## Your goal
What lines of the data hold the string "class"? Pull each one out.
START Source records
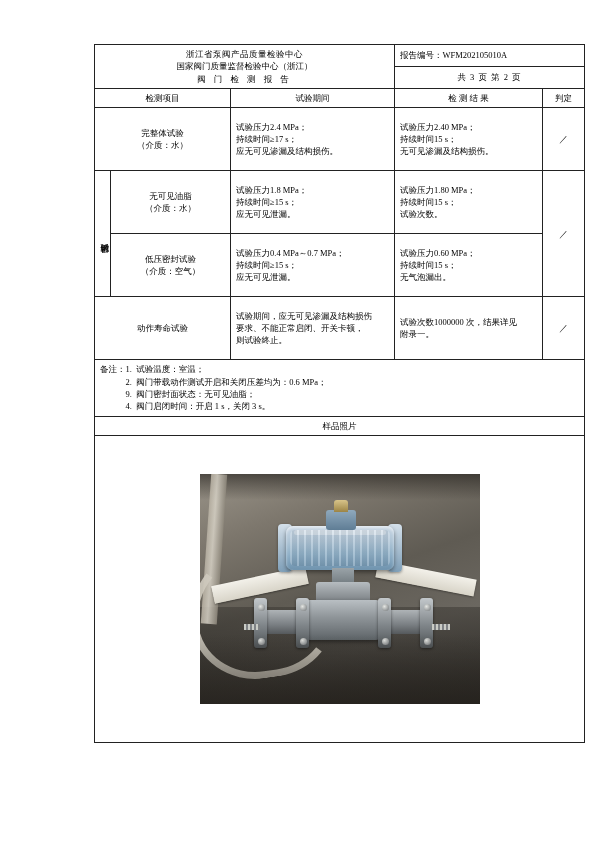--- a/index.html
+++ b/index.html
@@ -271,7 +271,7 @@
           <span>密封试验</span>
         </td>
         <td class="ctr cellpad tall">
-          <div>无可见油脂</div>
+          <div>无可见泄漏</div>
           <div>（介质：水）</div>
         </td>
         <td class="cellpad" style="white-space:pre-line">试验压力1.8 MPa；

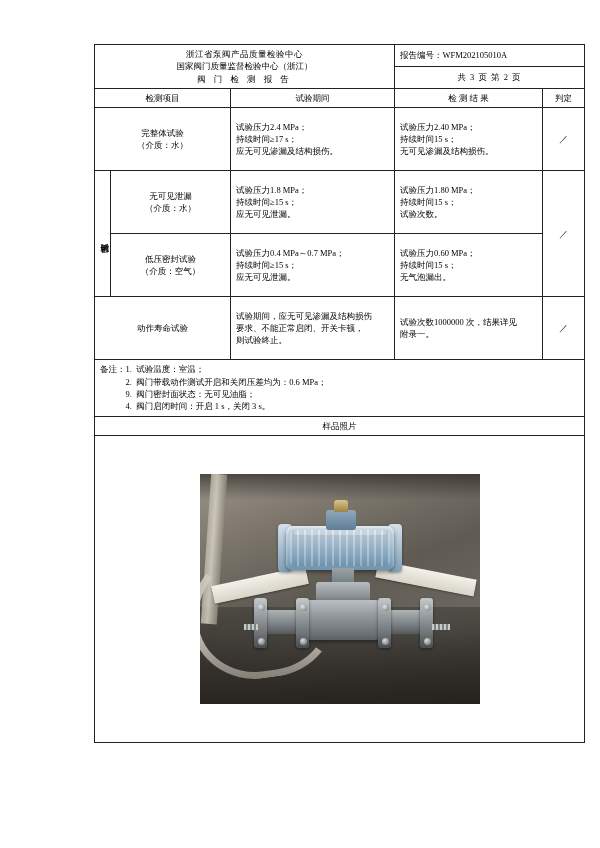--- a/index.html
+++ b/index.html
@@ -300,7 +300,7 @@
         <td colspan="2" class="ctr cellpad tall">
           <div>动作寿命试验</div>
         </td>
-        <td class="cellpad" style="white-space:pre-line">试验期间，应无可见渗漏及结构损伤
+        <td class="cellpad" style="white-space:pre-line">试验期间，出现阀门密封超过标准
 要求、不能正常启闭、开关卡顿，
 则试验终止。</td>
         <td class="cellpad" style="white-space:pre-line">试验次数1000000 次，结果详见

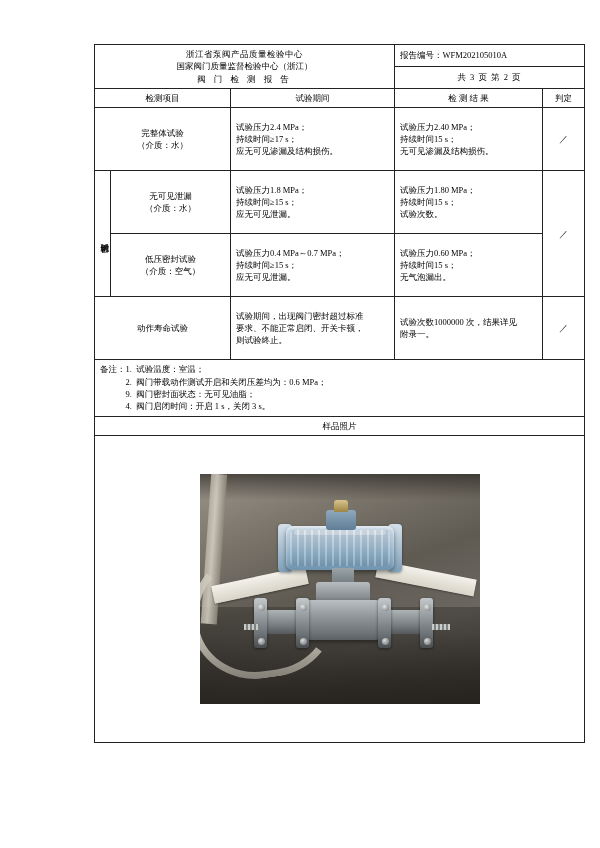--- a/index.html
+++ b/index.html
@@ -323,7 +323,7 @@
       </tr>
 
       <tr>
-        <td colspan="5" class="photo-label">样品照片</td>
+        <td colspan="5" class="photo-label">开关卡顿</td>
       </tr>
 
       <tr>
END Source records
## Solution to this problem
         <td class="ctr cellpad tall">
         <td class="cellpad" style="white-space:pre-line">试验压力1.8 MPa；
         <td colspan="2" class="ctr cellpad tall">
-        <td class="cellpad" style="white-space:pre-line">试验期间，应无可见渗漏及结构损伤
+        <td class="cellpad" style="white-space:pre-line">试验期间，出现阀门密封超过标准
         <td class="cellpad" style="white-space:pre-line">试验次数1000000 次，结果详见
-        <td colspan="5" class="photo-label">样品照片</td>
+        <td colspan="5" class="photo-label">开关卡顿</td>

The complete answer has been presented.